**Directive:** Format the text lines from all of the items below as a Markdown table with the columns No. and Line, numbering each line in order and skipping any blank ones. Do not include the pictures in your answer.

• • •

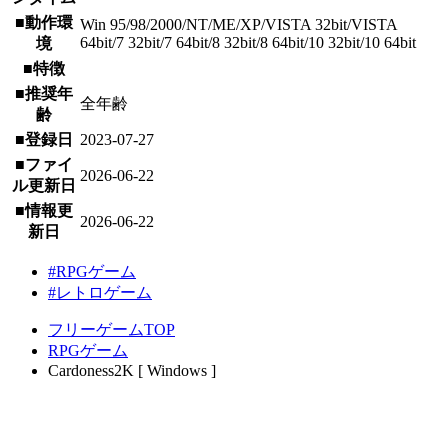
■動作環
Win 95/98/2000/NT/ME/XP/VISTA 32bit/VISTA
64bit/7 32bit/7 64bit/8 32bit/8 64bit/10 32bit/10 64bit
境
■特徴
■推奨年
全年齢
齢
■登録日
2023-07-27
■ファイ
2026-06-22
ル更新日
■情報更
2026-06-22
新日
#RPGゲーム
#レトロゲーム
フリーゲームTOP
RPGゲーム
Cardoness2K [ Windows ]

• • •

**Reply:**
| No. | Line |
|---|---|
| 1 | ■動作環 |
| 2 | Win 95/98/2000/NT/ME/XP/VISTA 32bit/VISTA |
| 3 | 64bit/7 32bit/7 64bit/8 32bit/8 64bit/10 32bit/10 64bit |
| 4 | 境 |
| 5 | ■特徴 |
| 6 | ■推奨年 |
| 7 | 全年齢 |
| 8 | 齢 |
| 9 | ■登録日 |
| 10 | 2023-07-27 |
| 11 | ■ファイ |
| 12 | 2026-06-22 |
| 13 | ル更新日 |
| 14 | ■情報更 |
| 15 | 2026-06-22 |
| 16 | 新日 |
| 17 | #RPGゲーム |
| 18 | #レトロゲーム |
| 19 | フリーゲームTOP |
| 20 | RPGゲーム |
| 21 | Cardoness2K [ Windows ] |